Serotonin 1A receptor coupling to NF‐κB studied using inducible receptor expression in hippocampal neuron‐derived cells

Abstract

AbstractThe mechanism of serotonin 1A receptor (5‐HT1A‐R) mediated activation of NF‐κB has been studied in non‐neural cells, but this pathway has not been elucidated in neuronal cells. We have used inducible expression of the 5‐HT1A‐R in the hippocampal neuron‐derived HN2 cells to analyze the coupling of this receptor to NF‐κB. A construct harboring luciferase cDNA driven by a minimal promoter under the control of an NF‐κB‐specific enhancer element was transfected into these 5‐HT1A‐R‐expressing HN2 cells.
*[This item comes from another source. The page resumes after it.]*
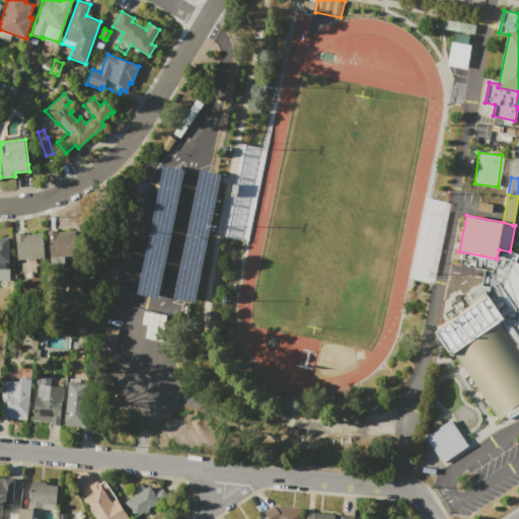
[(17,258),(16,240),(15,240),(15,233),(23,232),(23,234),(43,233),(44,257),(17,258)]
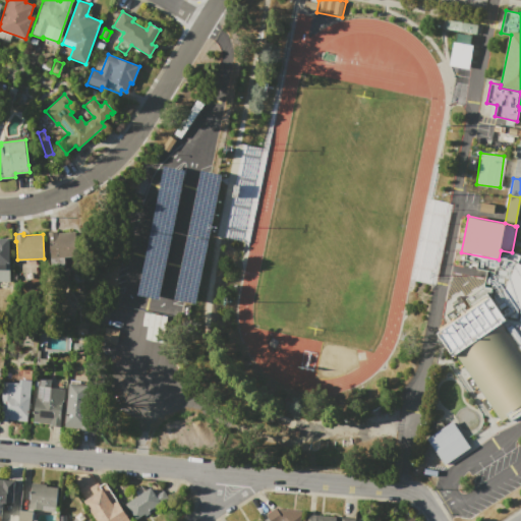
[(0,238),(8,238),(9,281),(0,281),(0,238)]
Using luciferase expression in the transfected cells, we have studied 5‐HT1A‐R agonist evoked activation of NF‐κB. Inhibition of either mitogen activated protein kinase (MAPK) pathway with PD98059 or protein kinase C (PKC) with GFX caused elevation of the basal level of NF‐κB activity but did not affect 5‐HT1A‐R mediated activation of NF‐κB. Furthermore, neither the basal level of NF‐κB nor its activation by a 5‐HT1A‐R agonist was altered by dibutyrylcAMP. Thus, the MAPK pathway and PKC cause inhibition of the basal NF‐κB activity and the 5‐HT1A‐R‐linked NF‐κB activation does not require MAPK, PKC, and cAMP. Intriguingly, Western blot analysis showed that 5‐HT1A‐R mediates activation of both CaMKII and PI‐3K. This 5‐HT1A‐R‐evoked the stimulation of CaMKII was reversed in the presence of a PI‐3K inhibitor. Therefore, the likely mechanism of 5‐HT1A‐R mediated induction of NF‐κB in neuronal cells involves activation of PI‐3K upstream of CaMKII. This reveals a novel pathway that could be crucial in the functional activity of brain neurons.